Not only does she have to face the snide remarks by her colleagues, but
also the reaction from her parents, whose strict religious beliefs
provoke them to turn their backs on their only daughter. Interestingly,
one of Detective Montoya’s staunchest allies is the Dark Knight himself.
They share a professional relationship that grows during these stories
and extends beyond the conclusion of Gotham Central.
For the other detectives, Batman lurks in the shadows, a constant,
often unseen presence. All the detectives riff on “The Bat,” whether
he’s good or bad. In a telling moment, late in the Mr. Freeze story arc,
Detective Driver identifies Freeze’s ultimate goal and tells the
commissioner (not Gordon) to use the signal. When questioned on his
turnabout, the detective replies, resignation all over his face, “There
are too many lives involved now, sir. It’s too big for us.” Later in the
series, one of the detectives utters a familiar lament: “We’re always
chasing Batman.” That kind of demoralization grinds down the spirits of
even the most strong-willed cop. That kind of acceptance can kill the
soul, and marks the stark contrast between the cops and Batman: he is
The Other. He is alien to normalcy. Almost without exception, he is
drawn in shadow, barely there, just his eyes shining out from the
darkness. Think of those scenes in “Batman Begins” where Batman crouches
outside Jim Gordon’s house. He’s there one minute, gone the next.
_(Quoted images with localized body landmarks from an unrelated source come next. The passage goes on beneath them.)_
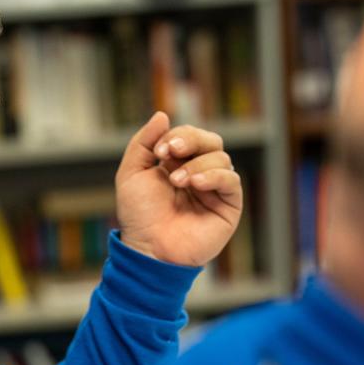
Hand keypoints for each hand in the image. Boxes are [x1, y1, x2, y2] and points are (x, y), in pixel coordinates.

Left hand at [116, 112, 242, 266]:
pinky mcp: (229, 207)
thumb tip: (162, 115)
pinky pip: (232, 181)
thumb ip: (143, 143)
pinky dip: (215, 176)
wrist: (148, 249)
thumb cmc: (139, 216)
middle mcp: (200, 174)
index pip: (189, 136)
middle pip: (211, 140)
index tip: (159, 151)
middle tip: (170, 152)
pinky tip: (196, 184)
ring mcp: (215, 190)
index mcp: (179, 164)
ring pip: (221, 158)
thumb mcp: (132, 173)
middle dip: (191, 139)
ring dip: (197, 163)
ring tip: (177, 181)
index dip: (176, 136)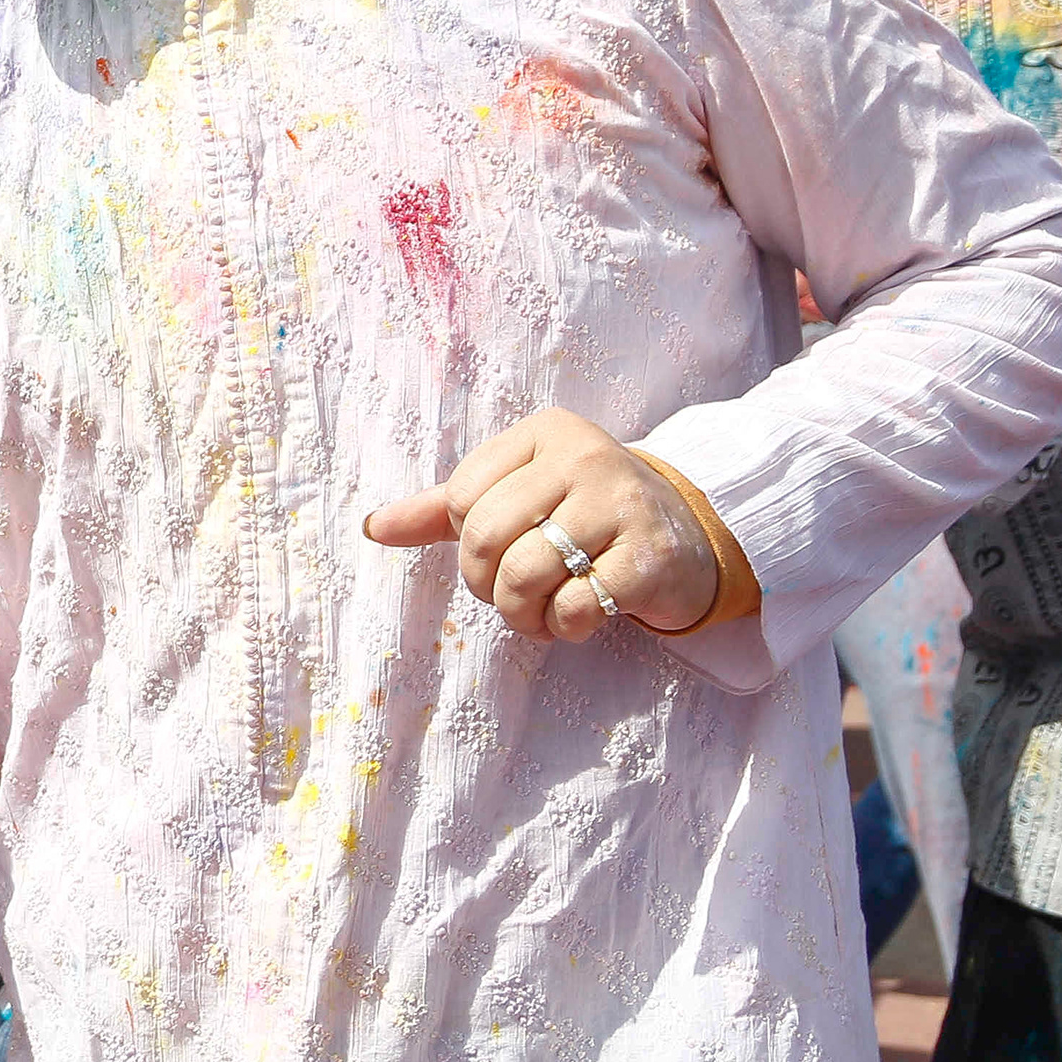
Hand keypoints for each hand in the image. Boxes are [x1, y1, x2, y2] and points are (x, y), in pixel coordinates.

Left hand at [363, 406, 720, 639]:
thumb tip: (373, 526)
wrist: (689, 534)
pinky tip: (574, 620)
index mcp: (545, 433)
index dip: (467, 540)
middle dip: (486, 584)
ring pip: (527, 574)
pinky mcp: (652, 558)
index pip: (462, 497)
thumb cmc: (584, 514)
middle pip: (487, 537)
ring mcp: (624, 505)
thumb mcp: (518, 495)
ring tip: (538, 614)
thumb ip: (444, 509)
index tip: (498, 549)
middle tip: (509, 594)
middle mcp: (586, 458)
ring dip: (521, 613)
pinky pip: (577, 607)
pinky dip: (563, 628)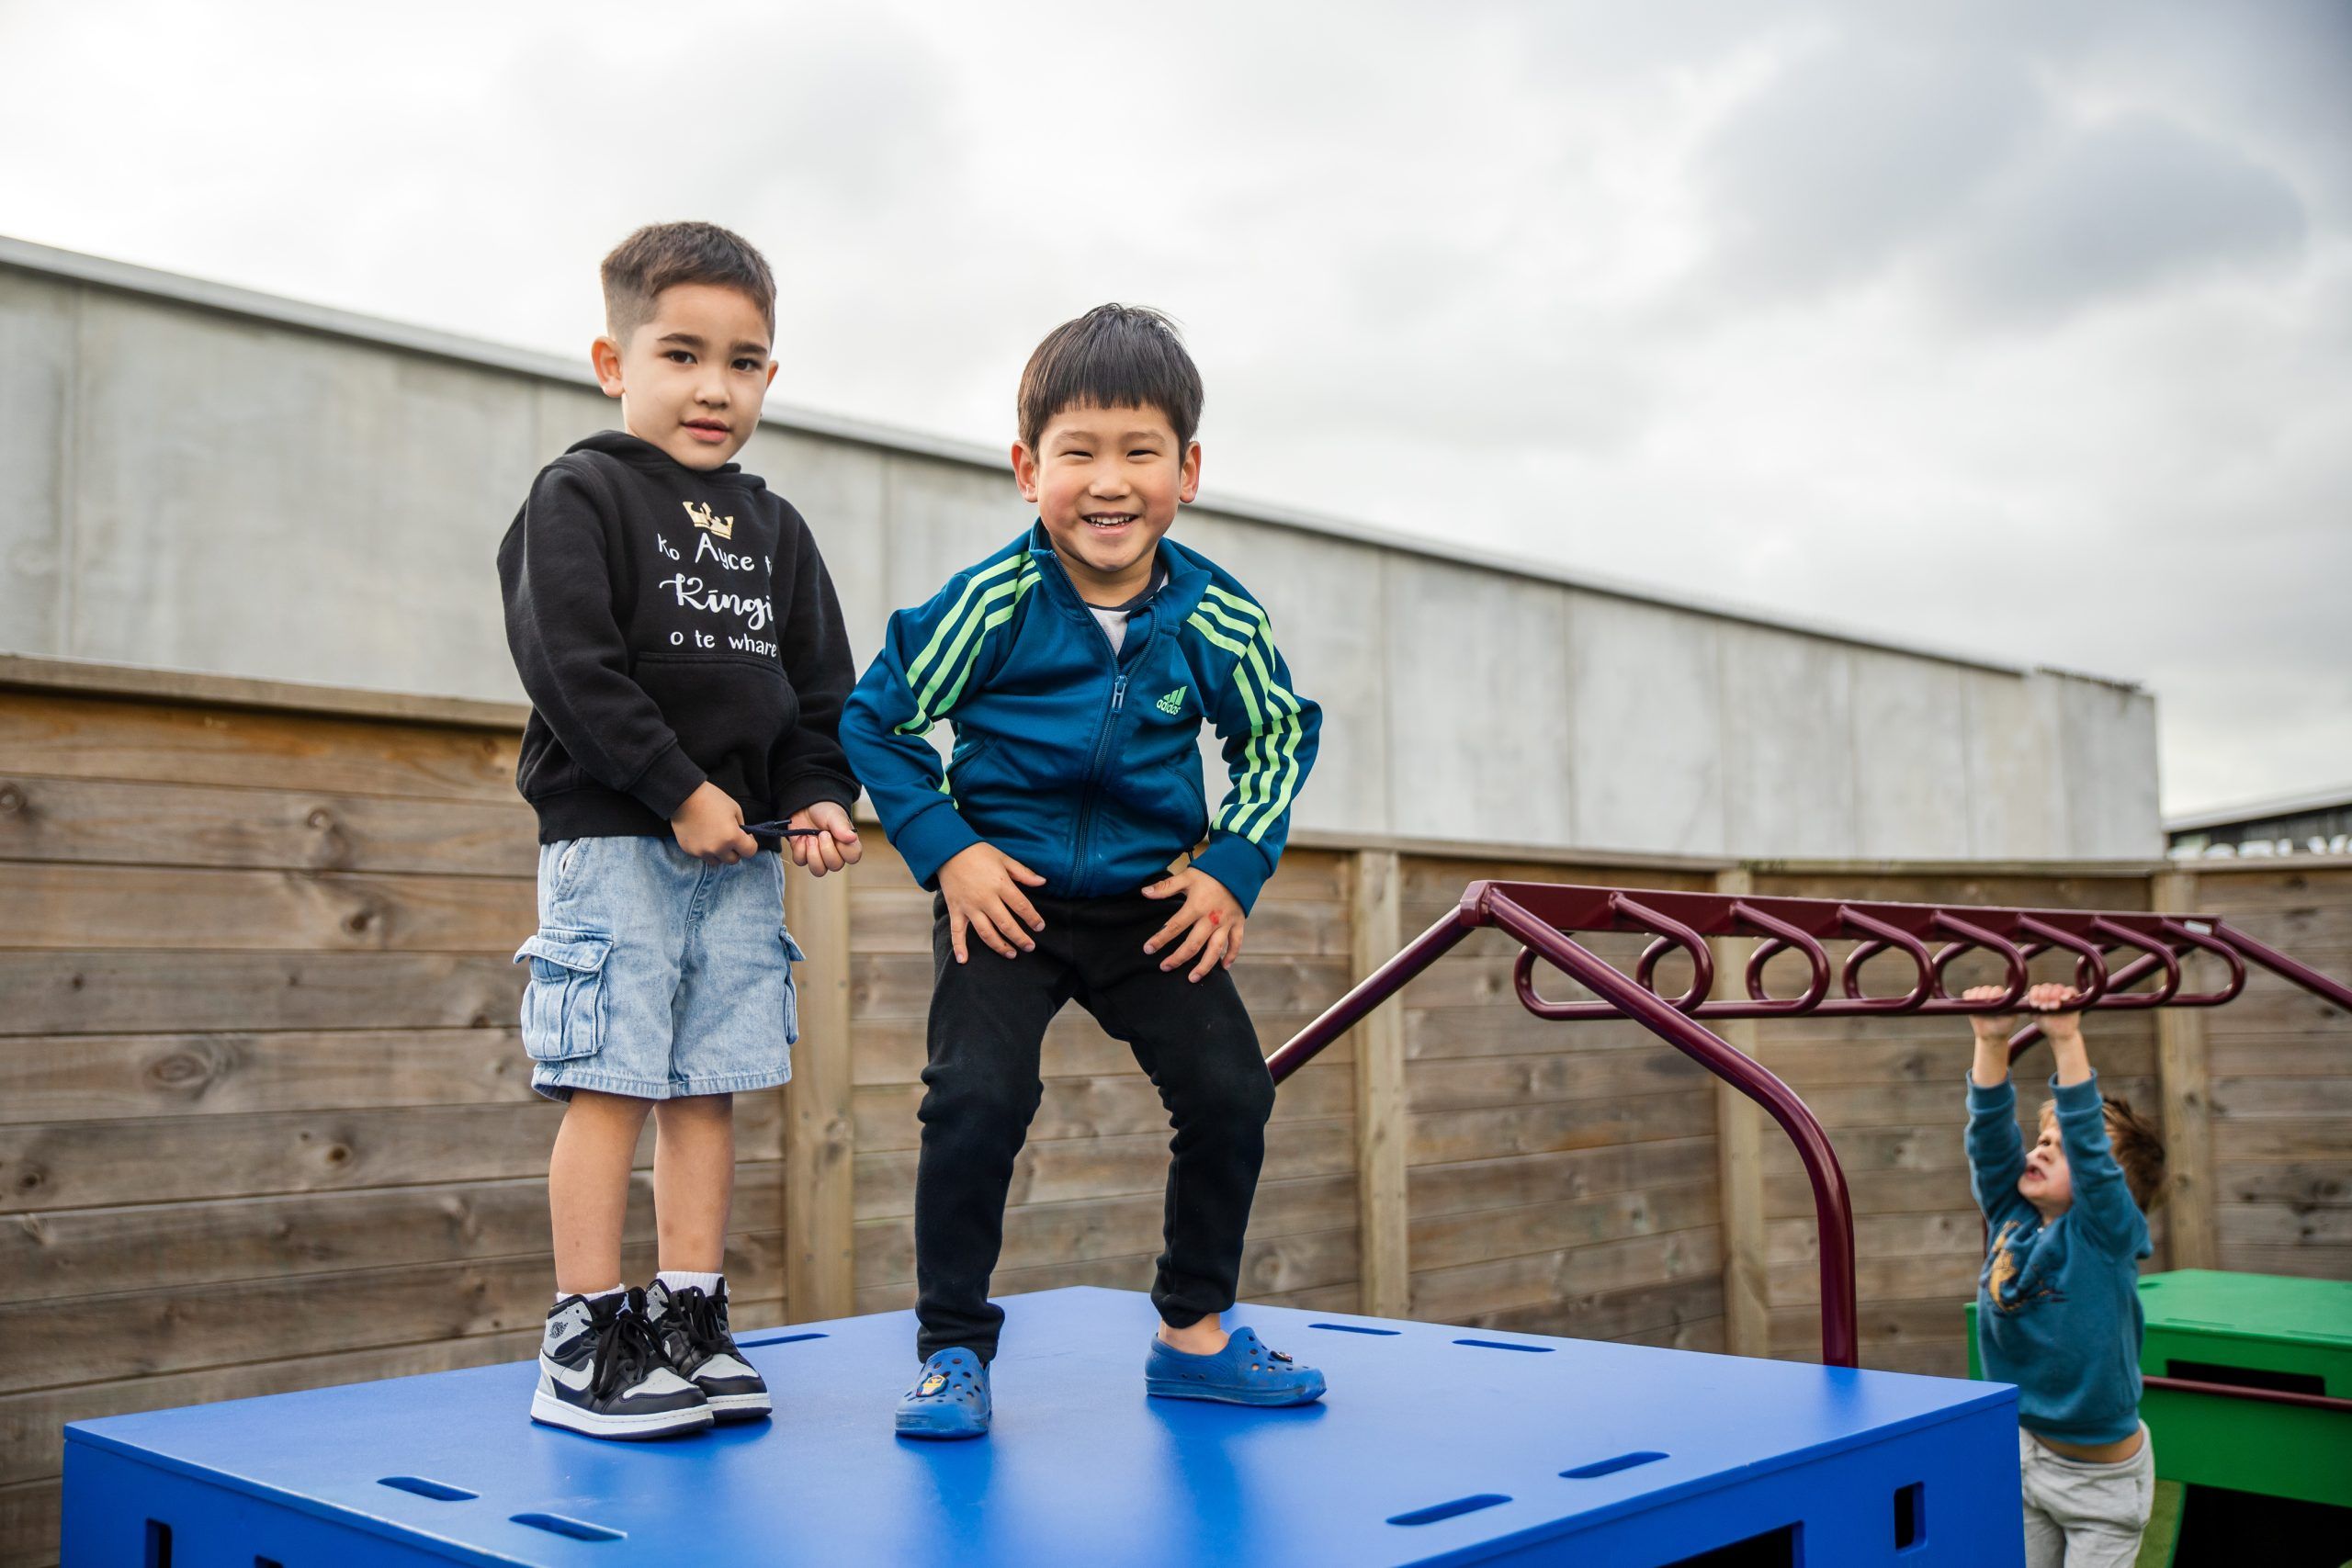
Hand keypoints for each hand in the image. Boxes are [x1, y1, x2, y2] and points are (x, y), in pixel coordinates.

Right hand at [671, 782, 757, 865]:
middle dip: (735, 851)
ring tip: (715, 839)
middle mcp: (718, 848)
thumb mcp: (735, 809)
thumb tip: (743, 837)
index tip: (746, 837)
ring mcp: (702, 851)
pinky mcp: (690, 851)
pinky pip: (703, 856)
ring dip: (720, 853)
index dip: (750, 843)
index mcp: (732, 837)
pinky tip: (703, 836)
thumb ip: (741, 827)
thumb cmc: (712, 799)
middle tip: (730, 839)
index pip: (750, 852)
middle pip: (733, 860)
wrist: (684, 796)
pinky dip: (706, 850)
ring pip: (717, 861)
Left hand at [787, 802, 861, 876]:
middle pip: (835, 866)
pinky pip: (801, 861)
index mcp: (847, 844)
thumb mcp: (834, 815)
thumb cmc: (824, 811)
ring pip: (818, 871)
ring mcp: (819, 857)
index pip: (853, 857)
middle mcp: (835, 854)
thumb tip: (852, 838)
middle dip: (826, 849)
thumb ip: (842, 827)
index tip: (835, 834)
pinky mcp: (803, 856)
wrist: (805, 806)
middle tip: (821, 833)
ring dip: (813, 854)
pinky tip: (801, 837)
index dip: (844, 849)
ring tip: (810, 838)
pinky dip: (799, 849)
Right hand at [938, 843, 1046, 961]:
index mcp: (1000, 884)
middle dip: (1020, 938)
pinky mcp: (955, 910)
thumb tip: (1043, 882)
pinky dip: (959, 947)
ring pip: (986, 932)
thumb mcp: (1004, 858)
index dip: (1033, 918)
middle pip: (1006, 924)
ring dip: (999, 946)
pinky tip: (964, 960)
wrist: (948, 850)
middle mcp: (985, 898)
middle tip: (1030, 947)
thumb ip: (1024, 873)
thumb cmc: (979, 853)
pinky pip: (957, 932)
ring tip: (1011, 954)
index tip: (1040, 927)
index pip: (1021, 906)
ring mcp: (969, 906)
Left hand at [1140, 867, 1244, 981]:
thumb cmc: (1211, 872)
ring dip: (1204, 966)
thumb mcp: (1187, 876)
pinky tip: (1224, 967)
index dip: (1160, 939)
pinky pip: (1236, 943)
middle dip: (1178, 958)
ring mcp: (1226, 923)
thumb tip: (1144, 892)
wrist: (1239, 866)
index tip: (1148, 949)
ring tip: (1192, 978)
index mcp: (1197, 906)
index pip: (1174, 926)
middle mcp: (1211, 919)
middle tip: (1164, 968)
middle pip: (1193, 945)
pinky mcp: (1238, 923)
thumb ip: (1165, 886)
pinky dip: (1231, 956)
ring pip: (1215, 950)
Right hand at [1960, 984, 2016, 1044]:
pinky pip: (1967, 993)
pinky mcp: (1971, 1000)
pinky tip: (1970, 1005)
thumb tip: (2004, 999)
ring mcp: (1982, 996)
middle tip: (1983, 1008)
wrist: (1991, 1036)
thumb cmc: (2002, 1028)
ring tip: (1976, 1008)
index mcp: (2003, 998)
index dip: (1993, 995)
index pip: (1997, 989)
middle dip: (1982, 997)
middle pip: (1985, 988)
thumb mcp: (2009, 1019)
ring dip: (1974, 997)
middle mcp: (1993, 995)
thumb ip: (2009, 1008)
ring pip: (1976, 990)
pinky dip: (1967, 997)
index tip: (1991, 1005)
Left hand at [2023, 980, 2082, 1039]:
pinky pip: (2071, 990)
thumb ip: (2031, 1006)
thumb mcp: (2036, 1015)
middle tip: (2044, 1008)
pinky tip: (2063, 998)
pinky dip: (2067, 992)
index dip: (2034, 994)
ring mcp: (2063, 995)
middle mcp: (2052, 993)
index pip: (2036, 988)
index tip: (2034, 1005)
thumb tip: (2025, 998)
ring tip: (2053, 1007)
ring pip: (2058, 987)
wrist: (2060, 1035)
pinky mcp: (2074, 999)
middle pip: (2046, 987)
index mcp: (2041, 995)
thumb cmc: (2047, 1024)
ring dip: (2054, 995)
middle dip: (2044, 996)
Batman has his own motives and they don’t often align with those of the
detectives, a point made abundantly clear when he saves the life of an
innocent victim rather than a detective’s.
You get the sense from the detectives in Gotham Central
that they’d rather just collar regular criminals rather than deal with
the costumed crazies, Batman included. I’d offer a counter argument to
the good men and women of the G.C.P.D. Being a cop in Gotham ain’t that
bad. Most of the time, Batman will save the day. All you have to do is
punch a timecard and try to keep your personal life upright and secure,
as difficult as that can be when you live in Gotham City.
They should imagine being cops in Metropolis, where truly superhuman
bad guys constantly show up to try and take out the local superhuman
good guy. Talk about your bad jobs. With all the destruction in downtown
Metropolis, however, I bet the construction industry always has job
openings. If the cops in Gotham hate being in Batman’s shadow so much,
maybe they should move to Metropolis and become construction workers.